In my investigation over the past few days, I have discovered that Dyalog (Dyadic at the time) was slow to distribute Adrian’s new fonts. The Unicode translate table embedded in the product, that formed the basis for ⎕AVU, was also not updated accordingly. Since version 10.1 in 2004, we distributed the new TrueType fonts, but still did not distribute new versions of the Dyalog Alt and Dyalog Std bitmap fonts (not even in v13.0, we missed this again, my excuse is that the fonts are not really in use any longer). Since 2007, we have provided “Dyalog Symbol”, which correctly reflects the change. I can see that anyone who has continued to use the Std or Alt bitmap fonts as distributed by Dyalog might believe that ⎕AV[59+⎕IO] was still ¤.

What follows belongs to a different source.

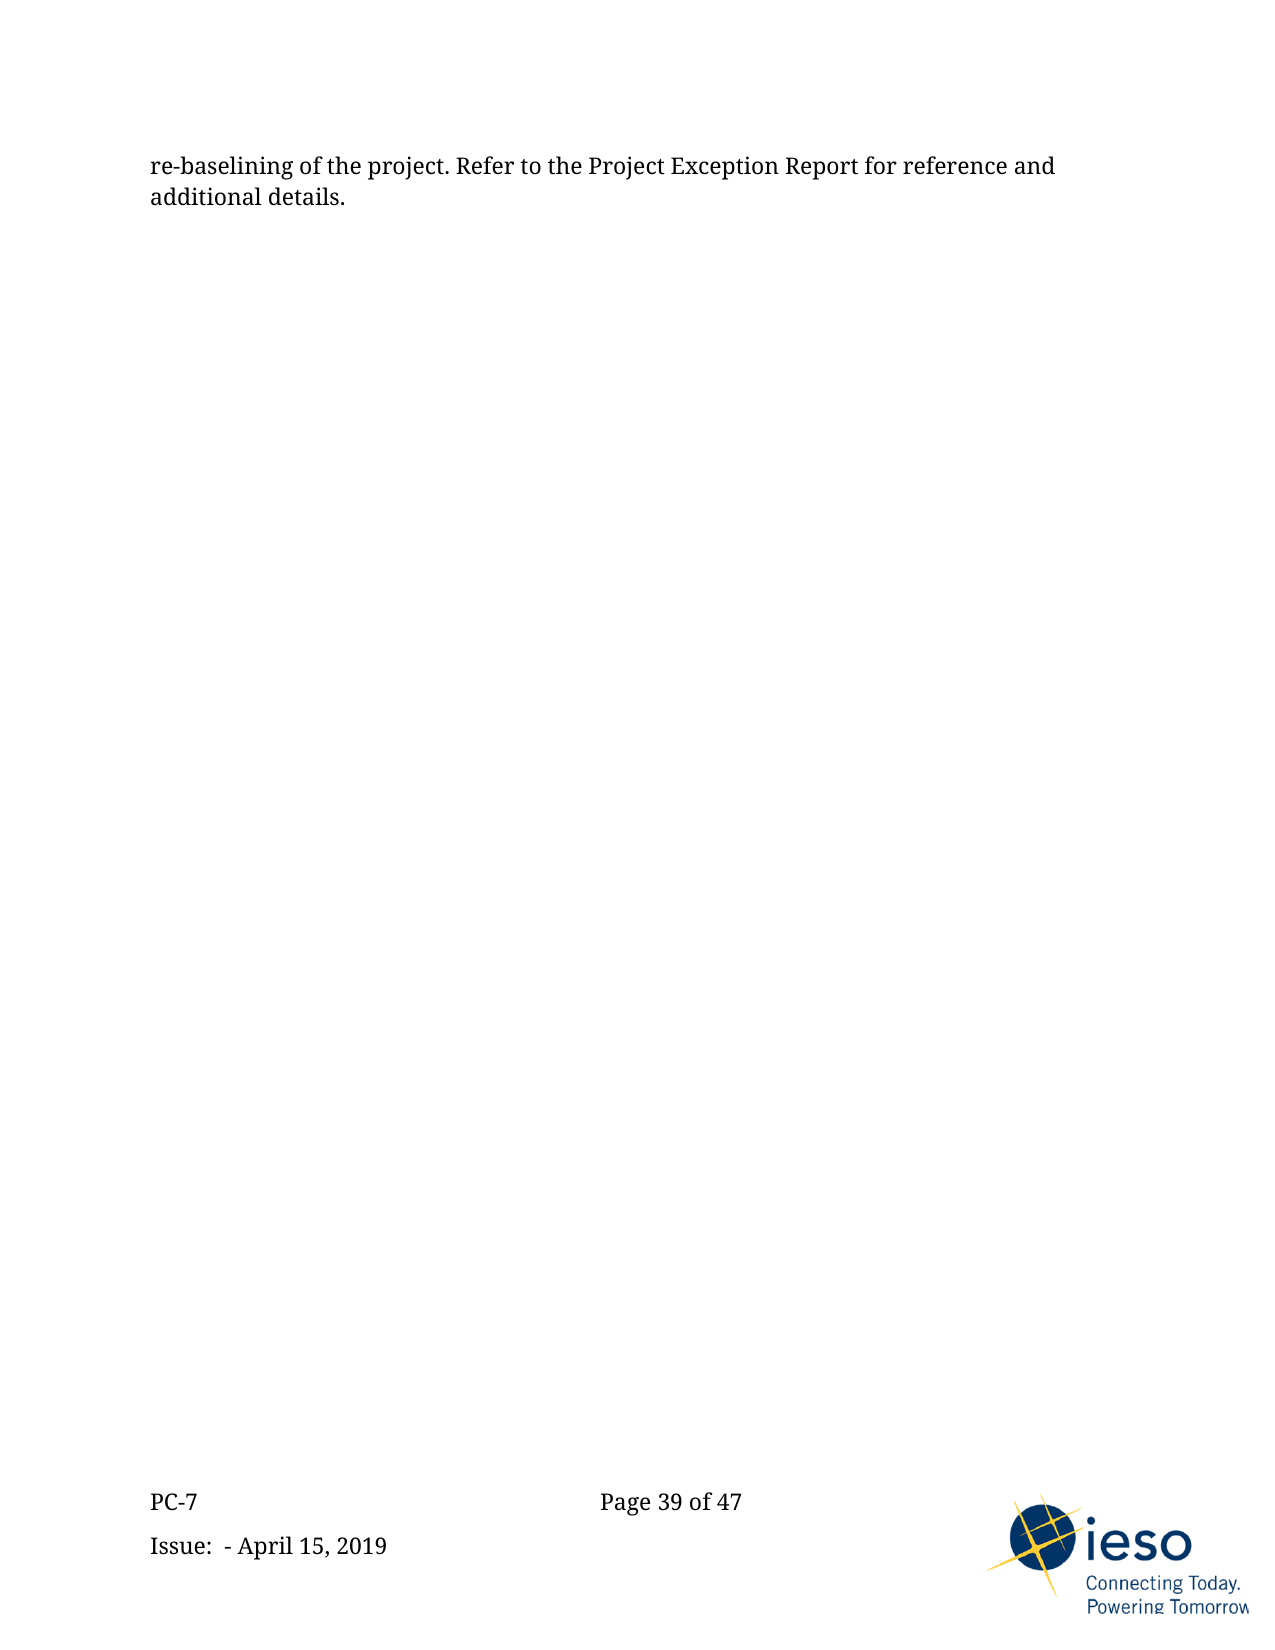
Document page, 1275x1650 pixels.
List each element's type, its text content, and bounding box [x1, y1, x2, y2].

picture [986, 1493, 1249, 1613]
text Changes in the project that will impact/exceed tolerance levels for objectives, time and cost will be managed through the formal Project Change Management Process resulting in a Project Exception Report. The Project Exception Report, if approved, will result in the re-baselining of the project. Refer to the Project Exception Report for reference and additional details. [150, 150, 1125, 212]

To summarize: I think the changes were both correct and necessary, but I do agree that we should have emphasized the fact, and it would have been even better if we had not made the errors in the first place.

Phil Last wrote:So who is supposed to benefit by the above changes which necessitate either file changes or code changes or both when all users of Classic are doing is to delay an inevitable change until they can switch resources to make the necessary simplification to their systems and switch to Unicode?

The intention is that everyone who has yet to start converting applications to Unicode will benefit from Classic APL having a “correct” Unicode Translate table (⎕AVU) when the conversion begins. I believe that the only people who have been “burned” by the change are those who have been using a mixture of Classic and Unicode across more than one release since 12.0. We will do what we can to ensure that there will be no more changes.

I hope this makes you feel a little better about our reasoning, even if it won’t give you back the time that you have lost in dealing with the issue!

Best regards,
Morten

Re: ⎕AVU changes

Posted: Sat Jun 11, 2011 9:09 pm
by Phil Last
Morten wrote:I hope this makes you feel a little better about our reasoning, even if it won’t give you back the time that you have lost in dealing with the issue!


It certainly does. Thanks for an honest and comprehensive reply.

Phil